La Corte dava quindi risposta affermativa al quesito di diritto formulato dall’ Agenzia, essendo incorsa in errore di diritto la CTR laddove aveva ritenuto deducibile nell’esercizio di competenza (anno 2003) la spesa sostenuta per compensi agli amministratori, sebbene difettassero i requisiti di certezza e di oggettiva determinabilità dell’ammontare del costo, sia in considerazione della invalidità del titolo di spesa, sia in difetto di indicazione nell’atto costitutivo dei criteri di liquidazione, non essendo stato preventivamente stabilito l’importo dei compensi dalla delibera dell’assemblea dei soci, richiesta ai sensi degli artt. 2364 c. 1 n. 3 e 2389 c.c., nel testo vigente ratione temporis, e neppure essendo stata deliberata la misura dei compensi, in sede di approvazione del bilancio, a seguito di specifica discussione e con la partecipazione totalitaria dei soci.

Ad integrazione delle importanti considerazioni della Corte, giova inoltre anche aggiungere quanto segue.

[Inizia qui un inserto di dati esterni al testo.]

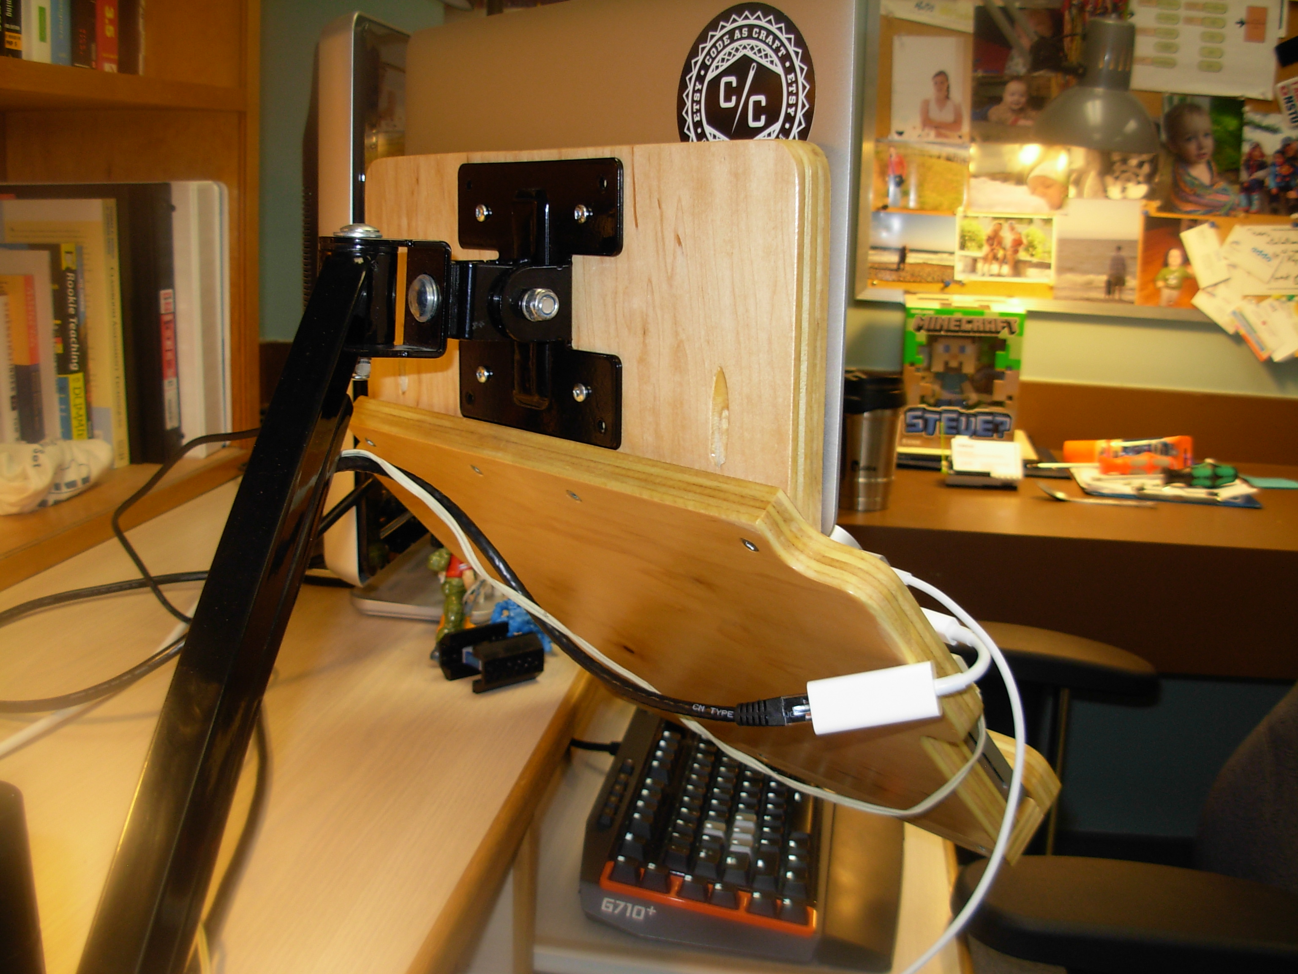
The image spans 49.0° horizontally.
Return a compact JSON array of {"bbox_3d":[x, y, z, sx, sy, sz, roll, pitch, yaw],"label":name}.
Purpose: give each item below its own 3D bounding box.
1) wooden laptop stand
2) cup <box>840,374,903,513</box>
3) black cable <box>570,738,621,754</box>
[{"bbox_3d":[0.011,-0.004,0.690,0.181,0.315,0.375,-8,16,-40],"label":"wooden laptop stand"},{"bbox_3d":[0.271,-0.057,1.756,0.087,0.168,0.087,5,13,9],"label":"cup"},{"bbox_3d":[-0.041,0.198,1.078,0.044,0.012,0.011,5,13,8],"label":"black cable"}]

Rientra sicuramente nei poteri del Fisco la valutazione di congruità dei costi e dei ricavi esposti nel bilancio e nelle dichiarazioni, anche se non ricorrano irregolarità nella tenuta delle scritture contabili o vizi negli atti giuridici d’impresa, con possibile negazione della deducibilità di un costo ritenuto insussisten­te o sproporzionato, non essendo l’Ufficio vincolato ai valori o ai corrispettivi indica­ti nelle delibere sociali o nei contratti.

E incombe comunque al contribuente l’onere della prova dei presupposti dei costi ed oneri deducibili concorrenti alla determinazione del reddito d’impresa, ivi compresa la loro inerenza.

Di conseguenza, va riaffermato che la deducibilità dei compensi degli amministratori non implica che gli uffici finanziari siano vincolati alla misura indicata in delibere sociali o contratti (cfr. in senso conforme, Cass. Sez. V, Sent. N. 13478 del 30/10/2001; Cass. Sent. n. 12813 del 27/09/2000), rientrando nei normali poteri dell’ufficio la verifica dell’attendibilità economica delle rappresentazioni esposte nel bilancio e nella dichiarazione.